Am 2. Januar 1959 erreichte die sowjetische Raumsonde Luna 1 erfolgreich die Fluchtgeschwindigkeit der Erde und läutete mit dem ersten Vorbeiflug am Mond das Zeitalter der Planetenerkundung ein. Damit verließ nach etlichen Fehlschlägen erstmals ein Raumfahrzeug das Schwerefeld unseres Heimatplaneten. Die nachfolgend einsetzende Erkundung des Sonnensystems lässt sich zeitlich in vier Phasen einteilen.

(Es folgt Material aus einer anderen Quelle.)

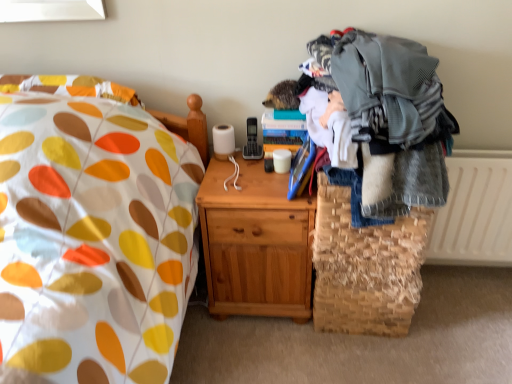
Question: Can we say gray knitted sweater at right lies outside light brown wood nightstand at center?

Choices:
 (A) yes
 (B) no

Answer: (A)

Question: Is gray knitted sweater at right oriented away from light brown wood nightstand at center?

Choices:
 (A) yes
 (B) no

Answer: (B)

Question: Would you consider gray knitted sweater at right to be distant from light brown wood nightstand at center?

Choices:
 (A) yes
 (B) no

Answer: (B)

Question: Is gray knitted sweater at right closer to camera compared to light brown wood nightstand at center?

Choices:
 (A) yes
 (B) no

Answer: (A)

Question: Is gray knitted sweater at right aimed at light brown wood nightstand at center?

Choices:
 (A) yes
 (B) no

Answer: (B)

Question: Is gray knitted sweater at right to the left of light brown wood nightstand at center from the viewer's perspective?

Choices:
 (A) yes
 (B) no

Answer: (B)

Question: Considering the relative positions of light brown wood nightstand at center and white textured radiator at right in the image provided, is light brown wood nightstand at center to the right of white textured radiator at right from the viewer's perspective?

Choices:
 (A) yes
 (B) no

Answer: (B)

Question: Does light brown wood nightstand at center lie behind white textured radiator at right?

Choices:
 (A) yes
 (B) no

Answer: (B)

Question: Considering the relative sizes of light brown wood nightstand at center and white textured radiator at right in the image provided, is light brown wood nightstand at center taller than white textured radiator at right?

Choices:
 (A) yes
 (B) no

Answer: (A)

Question: Are light brown wood nightstand at center and white textured radiator at right beside each other?

Choices:
 (A) no
 (B) yes

Answer: (A)

Question: Is light brown wood nightstand at center far from white textured radiator at right?

Choices:
 (A) yes
 (B) no

Answer: (B)

Question: Is light brown wood nightstand at center positioned before white textured radiator at right?

Choices:
 (A) no
 (B) yes

Answer: (B)

Question: Is white textured radiator at right next to woven straw basket at lower right and touching it?

Choices:
 (A) yes
 (B) no

Answer: (B)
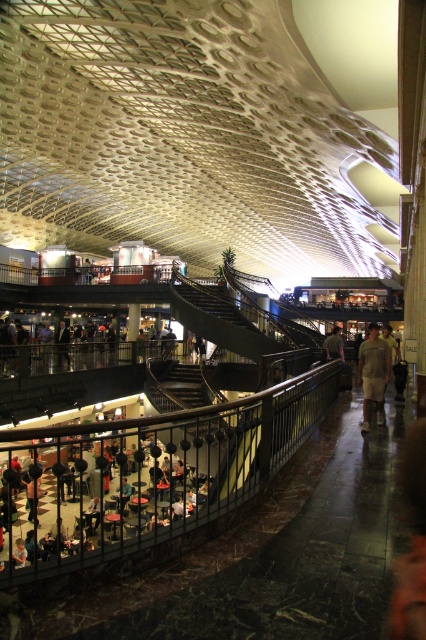
Question: Is dark brown wooden stairs at center to the left of dark gray suit at center from the viewer's perspective?

Choices:
 (A) no
 (B) yes

Answer: (A)

Question: Is black metal railing at center wider than khaki cotton pants at center?

Choices:
 (A) yes
 (B) no

Answer: (A)

Question: Among these objects, which one is nearest to the camera?

Choices:
 (A) dark gray suit at center
 (B) matte black shirt at lower center
 (C) black metal railing at center
 (D) khaki cotton pants at center

Answer: (C)

Question: Which point is closer to the camera taking this photo?

Choices:
 (A) (164, 369)
 (B) (293, 435)
 (C) (63, 346)

Answer: (B)

Question: Which object is farther from the camera taking this photo?

Choices:
 (A) matte black shirt at lower center
 (B) dark brown wooden stairs at center
 (C) brown leather jacket at center
 (D) black metal railing at center

Answer: (C)

Question: Does black metal railing at center appear under khaki cotton pants at center?

Choices:
 (A) no
 (B) yes

Answer: (B)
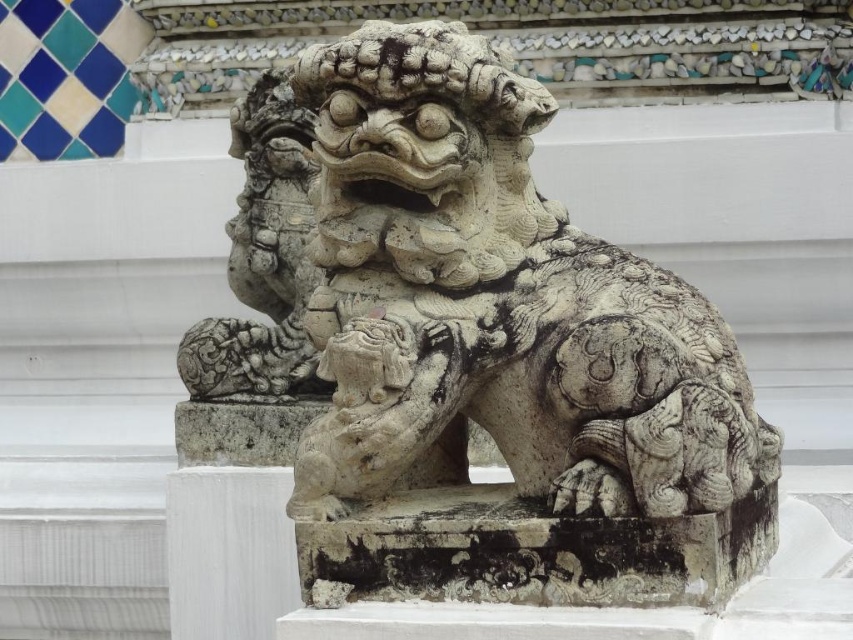
Question: Among these objects, which one is nearest to the camera?

Choices:
 (A) white stone lion at center
 (B) white marble pillar at center

Answer: (A)

Question: Which point is farther to the camera?

Choices:
 (A) (289, 186)
 (B) (250, 522)

Answer: (A)

Question: Does white stone lion at center have a smaller size compared to white marble pillar at center?

Choices:
 (A) yes
 (B) no

Answer: (B)

Question: Does white stone lion at center have a lesser width compared to white marble pillar at center?

Choices:
 (A) no
 (B) yes

Answer: (A)

Question: Can you confirm if white stone lion at center is smaller than white marble pillar at center?

Choices:
 (A) no
 (B) yes

Answer: (A)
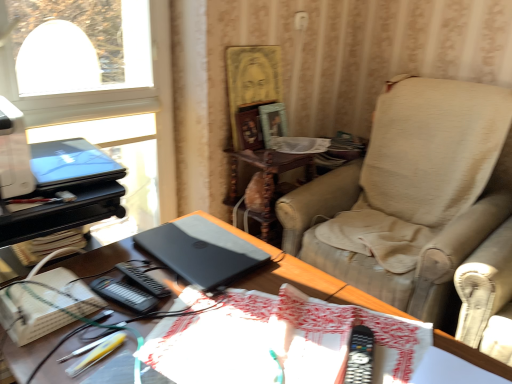
The height and width of the screenshot is (384, 512). Identify the location of vacant space behind white cardboard book at lower left. (104, 261).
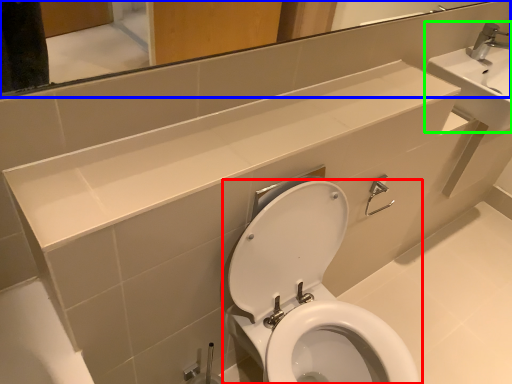
Question: Estimate the real-world distances between objects in this image. Which object is farther from toilet (highlighted by a red box), mirror (highlighted by a blue box) or sink (highlighted by a green box)?

Choices:
 (A) mirror
 (B) sink

Answer: (B)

Die zweite Phase von 1968 bis 1972 ist von der Realisierung der ersten bemannten Mondmissionen gekennzeichnet. Neben den sechs erfolgreichen US-amerikanischen Mondlandungen fanden vor allem sowjetische, unbemannte Missionen zu Mond, Mars und Venus statt.

Die dritte Phase von 1973 bis 1983 ist zum einen von der intensiveren Erforschung der Nachbarplaneten Mars und Venus, zum anderen von der Erkundung des äußeren Planetensystems geprägt. Die für lange Zeit einzigen Vorbeiflüge an Merkur fanden mit Mariner 10 von 1973 bis 1975 statt. Daneben wurden weiteren Missionen zur Venus und zum Mars durch die UdSSR durchgeführt. Besondere Bedeutung erlangten in diesen Jahren zwei Programme: Viking und Voyager.

Die vierte Phase beginnt 1989 und hat zwei Schwerpunkte: einerseits Start und Betrieb großer Raumsonden wie Magellan, Galileo oder Cassini/Huygens, andererseits die Durchführung kleiner, hochspezialisierter Missionen. Dabei bezieht sich die Größeneinschätzung sowohl auf die Masse der Raumfahrzeuge als auch auf Kosten, Entwicklungs- und Betriebszeiten der Mission.